**What the task asks**
Rewrite every entry below with "photograph" changed to "image" and all other wording left as it is. Omit the pictures.

**Records**

★ ★ ★ ★

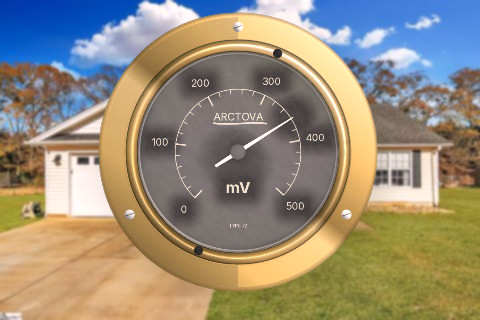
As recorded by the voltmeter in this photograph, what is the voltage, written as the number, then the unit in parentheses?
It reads 360 (mV)
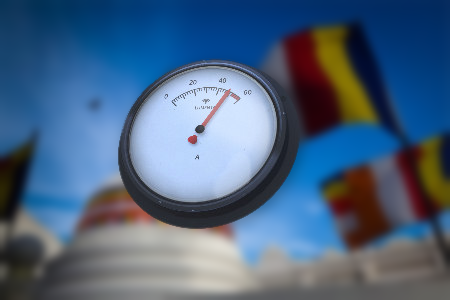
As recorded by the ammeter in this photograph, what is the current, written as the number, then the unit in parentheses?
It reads 50 (A)
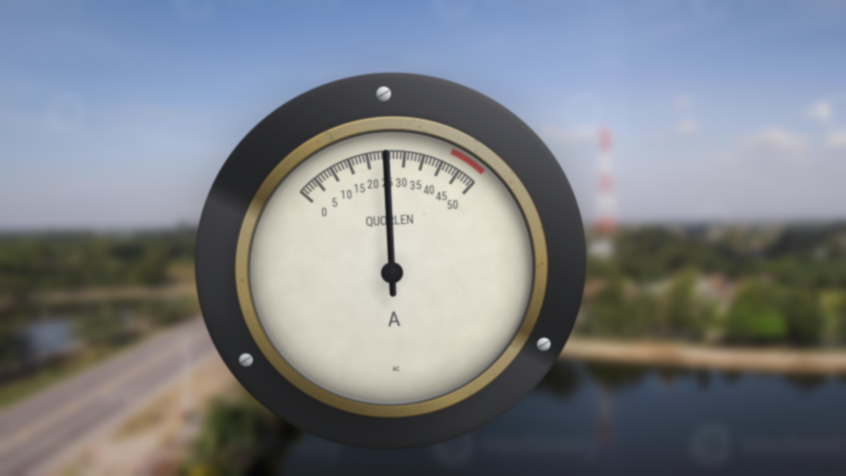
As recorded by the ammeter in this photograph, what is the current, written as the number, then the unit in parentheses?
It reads 25 (A)
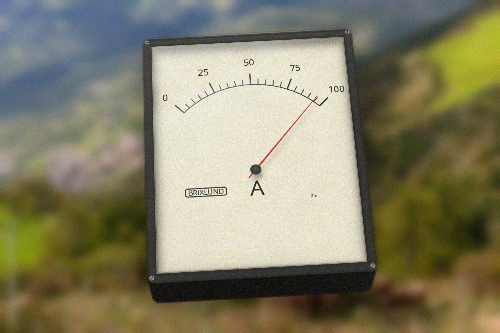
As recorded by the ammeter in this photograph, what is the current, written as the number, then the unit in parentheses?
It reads 95 (A)
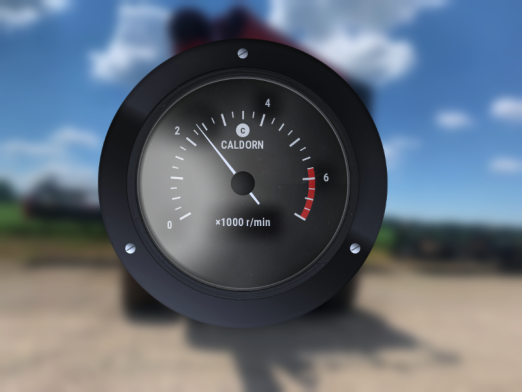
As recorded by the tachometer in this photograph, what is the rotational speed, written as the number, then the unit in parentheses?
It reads 2375 (rpm)
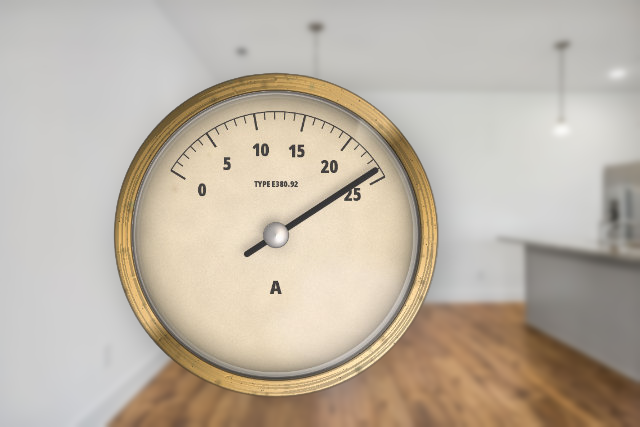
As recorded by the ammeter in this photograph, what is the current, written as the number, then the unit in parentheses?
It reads 24 (A)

★ ★ ★ ★

**Exercise result**
As recorded by the voltmeter in this image, what is the voltage, written as the number, then the unit in parentheses?
It reads 360 (mV)
As recorded by the ammeter in this image, what is the current, written as the number, then the unit in parentheses?
It reads 50 (A)
As recorded by the ammeter in this image, what is the current, written as the number, then the unit in parentheses?
It reads 25 (A)
As recorded by the ammeter in this image, what is the current, written as the number, then the unit in parentheses?
It reads 95 (A)
As recorded by the tachometer in this image, what is the rotational speed, written as the number, then the unit in parentheses?
It reads 2375 (rpm)
As recorded by the ammeter in this image, what is the current, written as the number, then the unit in parentheses?
It reads 24 (A)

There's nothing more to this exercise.